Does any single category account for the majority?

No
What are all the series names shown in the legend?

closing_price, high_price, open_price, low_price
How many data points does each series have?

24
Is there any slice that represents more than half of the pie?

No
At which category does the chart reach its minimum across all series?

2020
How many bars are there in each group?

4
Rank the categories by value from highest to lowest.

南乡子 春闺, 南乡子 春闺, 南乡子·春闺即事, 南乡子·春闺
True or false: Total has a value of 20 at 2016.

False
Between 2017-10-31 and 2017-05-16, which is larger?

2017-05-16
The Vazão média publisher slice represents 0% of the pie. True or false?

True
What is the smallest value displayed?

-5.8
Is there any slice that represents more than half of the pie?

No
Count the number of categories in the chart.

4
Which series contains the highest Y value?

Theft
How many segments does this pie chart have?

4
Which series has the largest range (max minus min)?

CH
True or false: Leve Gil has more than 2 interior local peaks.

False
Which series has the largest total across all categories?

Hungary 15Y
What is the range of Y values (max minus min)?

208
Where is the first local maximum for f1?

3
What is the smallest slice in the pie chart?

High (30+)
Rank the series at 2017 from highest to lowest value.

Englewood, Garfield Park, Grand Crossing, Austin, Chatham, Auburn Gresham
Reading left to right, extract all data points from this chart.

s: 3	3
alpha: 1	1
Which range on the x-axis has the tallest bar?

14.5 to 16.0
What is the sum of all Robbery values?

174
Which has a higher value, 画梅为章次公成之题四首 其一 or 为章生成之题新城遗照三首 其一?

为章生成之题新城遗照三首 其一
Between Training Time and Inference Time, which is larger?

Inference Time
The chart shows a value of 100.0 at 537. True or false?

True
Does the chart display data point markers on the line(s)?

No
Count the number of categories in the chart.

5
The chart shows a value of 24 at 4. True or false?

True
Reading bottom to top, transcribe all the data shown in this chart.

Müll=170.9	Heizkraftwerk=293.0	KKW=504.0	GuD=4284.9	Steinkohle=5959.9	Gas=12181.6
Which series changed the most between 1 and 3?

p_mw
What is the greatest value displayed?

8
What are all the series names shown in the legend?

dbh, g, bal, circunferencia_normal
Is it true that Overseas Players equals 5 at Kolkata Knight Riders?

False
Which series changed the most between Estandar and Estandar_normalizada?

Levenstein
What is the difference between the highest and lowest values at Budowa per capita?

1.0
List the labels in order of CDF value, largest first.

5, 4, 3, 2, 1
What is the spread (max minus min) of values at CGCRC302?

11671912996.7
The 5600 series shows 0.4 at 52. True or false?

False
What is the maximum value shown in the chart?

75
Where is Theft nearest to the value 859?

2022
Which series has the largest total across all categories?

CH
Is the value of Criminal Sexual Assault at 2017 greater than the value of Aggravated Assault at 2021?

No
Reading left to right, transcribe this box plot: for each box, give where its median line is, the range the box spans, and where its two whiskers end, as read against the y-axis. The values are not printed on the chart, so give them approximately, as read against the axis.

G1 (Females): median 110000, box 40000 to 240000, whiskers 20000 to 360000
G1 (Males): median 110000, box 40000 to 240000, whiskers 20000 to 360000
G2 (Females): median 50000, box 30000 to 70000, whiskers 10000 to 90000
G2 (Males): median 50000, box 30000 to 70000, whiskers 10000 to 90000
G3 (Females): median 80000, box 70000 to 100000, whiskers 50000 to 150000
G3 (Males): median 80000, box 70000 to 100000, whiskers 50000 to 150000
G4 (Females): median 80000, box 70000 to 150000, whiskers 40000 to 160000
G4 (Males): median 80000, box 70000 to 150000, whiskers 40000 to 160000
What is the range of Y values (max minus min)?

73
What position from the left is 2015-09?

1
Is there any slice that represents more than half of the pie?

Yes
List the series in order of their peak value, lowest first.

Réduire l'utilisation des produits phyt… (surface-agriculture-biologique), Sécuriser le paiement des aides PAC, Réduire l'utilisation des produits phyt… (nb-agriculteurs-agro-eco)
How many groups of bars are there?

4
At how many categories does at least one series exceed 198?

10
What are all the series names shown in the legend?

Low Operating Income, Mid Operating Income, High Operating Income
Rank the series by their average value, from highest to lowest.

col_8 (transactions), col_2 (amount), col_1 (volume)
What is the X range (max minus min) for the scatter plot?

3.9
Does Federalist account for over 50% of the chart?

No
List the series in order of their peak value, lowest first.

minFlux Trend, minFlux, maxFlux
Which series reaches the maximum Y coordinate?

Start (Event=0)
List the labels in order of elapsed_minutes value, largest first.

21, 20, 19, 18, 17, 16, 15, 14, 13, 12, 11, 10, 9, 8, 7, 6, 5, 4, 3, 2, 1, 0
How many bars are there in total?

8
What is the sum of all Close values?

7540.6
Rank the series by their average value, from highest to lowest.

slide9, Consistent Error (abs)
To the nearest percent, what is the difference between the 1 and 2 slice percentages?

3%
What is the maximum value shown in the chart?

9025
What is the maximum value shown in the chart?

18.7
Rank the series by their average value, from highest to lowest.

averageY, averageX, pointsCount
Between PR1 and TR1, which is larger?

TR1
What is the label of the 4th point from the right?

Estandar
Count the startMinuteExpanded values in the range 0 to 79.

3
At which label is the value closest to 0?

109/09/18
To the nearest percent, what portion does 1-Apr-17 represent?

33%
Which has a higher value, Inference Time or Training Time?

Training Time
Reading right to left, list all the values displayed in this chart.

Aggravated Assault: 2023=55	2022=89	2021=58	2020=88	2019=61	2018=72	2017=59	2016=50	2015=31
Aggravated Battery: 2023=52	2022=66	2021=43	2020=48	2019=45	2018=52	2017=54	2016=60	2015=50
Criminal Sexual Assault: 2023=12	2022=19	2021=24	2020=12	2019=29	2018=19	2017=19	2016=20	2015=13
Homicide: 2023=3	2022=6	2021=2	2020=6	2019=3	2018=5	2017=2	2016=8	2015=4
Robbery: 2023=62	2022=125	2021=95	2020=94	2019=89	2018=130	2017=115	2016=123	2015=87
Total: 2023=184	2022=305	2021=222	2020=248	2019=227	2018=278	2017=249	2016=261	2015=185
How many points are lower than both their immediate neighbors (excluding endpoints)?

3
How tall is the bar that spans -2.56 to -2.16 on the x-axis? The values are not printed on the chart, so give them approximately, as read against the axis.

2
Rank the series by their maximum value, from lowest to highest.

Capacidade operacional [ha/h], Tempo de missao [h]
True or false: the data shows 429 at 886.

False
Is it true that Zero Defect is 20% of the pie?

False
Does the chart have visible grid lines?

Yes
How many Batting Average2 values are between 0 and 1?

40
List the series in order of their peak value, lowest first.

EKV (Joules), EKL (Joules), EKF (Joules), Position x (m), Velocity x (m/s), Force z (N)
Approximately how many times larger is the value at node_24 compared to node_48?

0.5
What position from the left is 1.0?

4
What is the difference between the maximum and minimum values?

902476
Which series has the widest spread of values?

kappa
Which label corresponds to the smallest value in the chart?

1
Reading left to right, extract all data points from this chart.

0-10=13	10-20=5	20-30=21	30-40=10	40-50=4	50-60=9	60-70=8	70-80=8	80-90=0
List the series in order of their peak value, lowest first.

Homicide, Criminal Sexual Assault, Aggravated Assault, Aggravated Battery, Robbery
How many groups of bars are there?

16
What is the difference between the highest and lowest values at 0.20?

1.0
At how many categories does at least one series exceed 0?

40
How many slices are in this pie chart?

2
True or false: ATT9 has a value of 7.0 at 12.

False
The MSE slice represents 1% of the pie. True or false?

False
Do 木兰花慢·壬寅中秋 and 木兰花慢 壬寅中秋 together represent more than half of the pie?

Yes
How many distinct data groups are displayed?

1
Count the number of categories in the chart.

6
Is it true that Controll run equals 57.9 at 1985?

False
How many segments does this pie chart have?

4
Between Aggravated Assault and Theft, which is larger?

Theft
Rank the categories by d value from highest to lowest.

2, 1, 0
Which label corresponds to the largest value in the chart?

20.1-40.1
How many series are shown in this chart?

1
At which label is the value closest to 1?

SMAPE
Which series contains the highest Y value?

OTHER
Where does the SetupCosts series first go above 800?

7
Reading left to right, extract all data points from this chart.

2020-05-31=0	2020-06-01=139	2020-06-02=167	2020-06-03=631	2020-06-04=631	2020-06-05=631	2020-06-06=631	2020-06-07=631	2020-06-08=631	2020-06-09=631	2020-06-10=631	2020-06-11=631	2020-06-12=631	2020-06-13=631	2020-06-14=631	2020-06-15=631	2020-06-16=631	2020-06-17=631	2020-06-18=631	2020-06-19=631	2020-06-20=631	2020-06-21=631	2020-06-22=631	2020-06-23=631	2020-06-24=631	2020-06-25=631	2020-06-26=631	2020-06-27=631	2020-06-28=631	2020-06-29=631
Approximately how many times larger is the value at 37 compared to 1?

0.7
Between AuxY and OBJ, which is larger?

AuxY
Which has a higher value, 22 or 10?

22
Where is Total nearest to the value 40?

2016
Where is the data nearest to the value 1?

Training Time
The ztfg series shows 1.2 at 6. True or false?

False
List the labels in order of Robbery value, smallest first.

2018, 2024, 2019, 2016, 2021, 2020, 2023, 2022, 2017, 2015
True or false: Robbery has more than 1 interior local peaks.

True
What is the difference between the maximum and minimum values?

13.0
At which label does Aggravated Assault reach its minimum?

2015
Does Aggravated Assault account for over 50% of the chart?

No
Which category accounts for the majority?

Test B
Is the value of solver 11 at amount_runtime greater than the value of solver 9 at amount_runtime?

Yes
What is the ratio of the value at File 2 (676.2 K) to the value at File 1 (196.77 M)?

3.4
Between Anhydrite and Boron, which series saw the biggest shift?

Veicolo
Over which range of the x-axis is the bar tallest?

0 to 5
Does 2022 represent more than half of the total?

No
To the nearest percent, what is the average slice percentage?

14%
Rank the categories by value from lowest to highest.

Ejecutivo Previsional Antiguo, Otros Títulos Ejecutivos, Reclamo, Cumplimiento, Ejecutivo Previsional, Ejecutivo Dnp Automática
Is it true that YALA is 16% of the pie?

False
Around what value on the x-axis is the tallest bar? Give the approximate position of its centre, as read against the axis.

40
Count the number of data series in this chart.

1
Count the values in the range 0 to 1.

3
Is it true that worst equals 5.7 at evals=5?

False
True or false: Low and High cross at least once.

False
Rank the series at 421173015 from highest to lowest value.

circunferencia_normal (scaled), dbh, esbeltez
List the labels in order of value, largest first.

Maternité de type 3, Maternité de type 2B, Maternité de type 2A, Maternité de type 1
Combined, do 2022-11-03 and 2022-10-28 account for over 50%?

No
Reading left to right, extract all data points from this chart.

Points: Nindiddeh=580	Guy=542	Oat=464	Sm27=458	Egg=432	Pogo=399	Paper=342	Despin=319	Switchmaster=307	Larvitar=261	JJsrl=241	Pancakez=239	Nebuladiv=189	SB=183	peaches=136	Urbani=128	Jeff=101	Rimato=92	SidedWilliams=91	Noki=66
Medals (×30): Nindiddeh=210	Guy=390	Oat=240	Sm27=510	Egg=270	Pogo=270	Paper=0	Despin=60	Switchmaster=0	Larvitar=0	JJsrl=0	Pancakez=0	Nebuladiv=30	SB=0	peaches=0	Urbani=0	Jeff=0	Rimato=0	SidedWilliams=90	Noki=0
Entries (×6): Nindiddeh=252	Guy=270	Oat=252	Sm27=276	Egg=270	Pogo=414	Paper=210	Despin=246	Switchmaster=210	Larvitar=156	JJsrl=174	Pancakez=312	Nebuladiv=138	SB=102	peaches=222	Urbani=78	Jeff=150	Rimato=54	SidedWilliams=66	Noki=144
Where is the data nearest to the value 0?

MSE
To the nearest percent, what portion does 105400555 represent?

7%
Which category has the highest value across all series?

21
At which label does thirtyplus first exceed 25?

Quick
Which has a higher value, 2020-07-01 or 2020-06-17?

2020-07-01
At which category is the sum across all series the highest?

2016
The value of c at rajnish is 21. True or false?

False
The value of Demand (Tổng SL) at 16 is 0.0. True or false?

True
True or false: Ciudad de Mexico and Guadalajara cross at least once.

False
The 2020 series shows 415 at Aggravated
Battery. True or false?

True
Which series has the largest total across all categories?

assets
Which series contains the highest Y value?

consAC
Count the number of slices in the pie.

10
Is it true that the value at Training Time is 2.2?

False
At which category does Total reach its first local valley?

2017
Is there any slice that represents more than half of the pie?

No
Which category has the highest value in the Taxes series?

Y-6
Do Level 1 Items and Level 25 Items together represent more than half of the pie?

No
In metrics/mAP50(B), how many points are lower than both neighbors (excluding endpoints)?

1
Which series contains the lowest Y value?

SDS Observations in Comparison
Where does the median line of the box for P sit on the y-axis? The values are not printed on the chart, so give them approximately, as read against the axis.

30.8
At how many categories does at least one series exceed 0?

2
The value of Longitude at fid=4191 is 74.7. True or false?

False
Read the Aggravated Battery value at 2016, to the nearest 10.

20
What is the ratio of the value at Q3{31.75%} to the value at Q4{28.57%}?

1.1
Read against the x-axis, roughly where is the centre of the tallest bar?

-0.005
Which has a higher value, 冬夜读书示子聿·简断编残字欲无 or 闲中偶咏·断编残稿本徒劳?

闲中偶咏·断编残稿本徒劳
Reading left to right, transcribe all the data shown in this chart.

## [Task brief]
Please write out again the lines from the very first one through the line containing "Rank the series at 2017", with both ends included, copying each word for word.

## [Answer for the task]
Does any single category account for the majority?

No
What are all the series names shown in the legend?

closing_price, high_price, open_price, low_price
How many data points does each series have?

24
Is there any slice that represents more than half of the pie?

No
At which category does the chart reach its minimum across all series?

2020
How many bars are there in each group?

4
Rank the categories by value from highest to lowest.

南乡子 春闺, 南乡子 春闺, 南乡子·春闺即事, 南乡子·春闺
True or false: Total has a value of 20 at 2016.

False
Between 2017-10-31 and 2017-05-16, which is larger?

2017-05-16
The Vazão média publisher slice represents 0% of the pie. True or false?

True
What is the smallest value displayed?

-5.8
Is there any slice that represents more than half of the pie?

No
Count the number of categories in the chart.

4
Which series contains the highest Y value?

Theft
How many segments does this pie chart have?

4
Which series has the largest range (max minus min)?

CH
True or false: Leve Gil has more than 2 interior local peaks.

False
Which series has the largest total across all categories?

Hungary 15Y
What is the range of Y values (max minus min)?

208
Where is the first local maximum for f1?

3
What is the smallest slice in the pie chart?

High (30+)
Rank the series at 2017 from highest to lowest value.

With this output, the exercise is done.